A cara desses movimentos sem líderes anunciados e com causas múltiplas é a da multidão. Mas, a cada momento, a multidão pode assumir a face de um anônimo, para lhe dar coletivamente um nome e uma história. Na hashtag do Twitter, #SomosTodosAmarildo. Ou somos todos aquele que é torturado, violado, morto. #SomosTodosUm. Esta é uma mudança profunda que os homens que levantaram o braço e cerraram o punho parecem não ter compreendido. Se ela parte dos protestos nas ruas, também os transcende para ocupar outros redutos. Enquanto a pequena saga de Genoino se desenrolava, na semana passada, Caetano Veloso e Marisa Monte cantavam no Circo Voador, no Rio, para levantar fundos para a família de Amarildo. A certa altura, a cantora pediu à plateia que vestissem a máscara de Amarildo que haviam recebido na entrada: “Vamos deixar registrado para a posteridade esse momento onde a gente incorpora o Amarildo e graças a isso consegue transformar tantas coisas. É assim que a gente consegue mudar esse país”. A máscara é a possibilidade de ser um e, ao mesmo tempo, todos os outros.

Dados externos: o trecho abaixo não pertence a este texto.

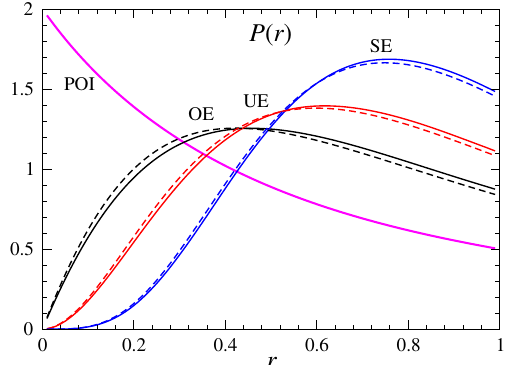
FIG. 8. The distribution P ð r Þ in the Gaussian and circular ensembles of random matrix theory and for a sequence of Poisson distributed random numbers. The label POI refers to Poisson, while the labels OE, UE, and SE refer to orthogonal, unitary, and symplectic ensembles, respectively. Continuous lines depict results for the Gaussian ensembles, while dotted lines depict results for the circular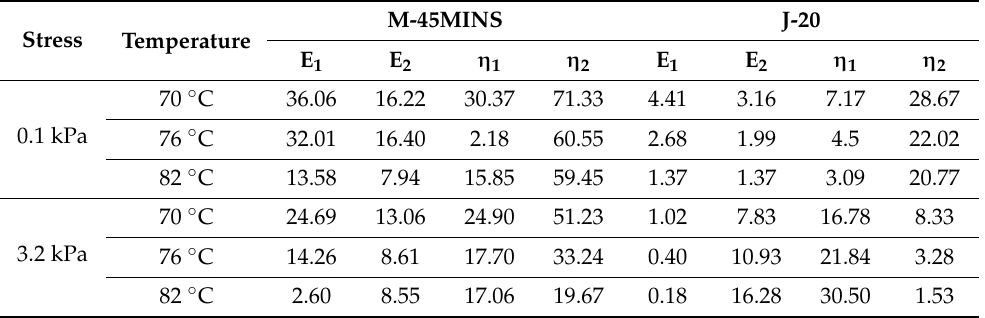
Table 5. Burgers’ model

A mudança é um momento agudo de um processo histórico no qual Lula e o PT tiveram, mais do que qualquer outro político e partido, uma contribuição decisiva, no concreto e no simbólico de sua ascensão ao poder. Apartaram-se, porém, e parecem estar bem menos preocupados do que deveriam com seu divórcio com as ruas. O braço erguido, o punho cerrado, é um capítulo melancólico de um partido que parou de escutar. Em parte porque acredita conseguir manter o voto dos homens e mulheres comuns que recebem o Bolsa Família e ainda se contentam com o que, se por um lado é enorme, ao reduzir a miséria e a fome, também é pouco para a potência contida numa vida humana.

A tragédia dos dois Josés do PT não é apenas terem sido presos por corrupção, mas a impossibilidade de dizer #SomosTodosOsPresos.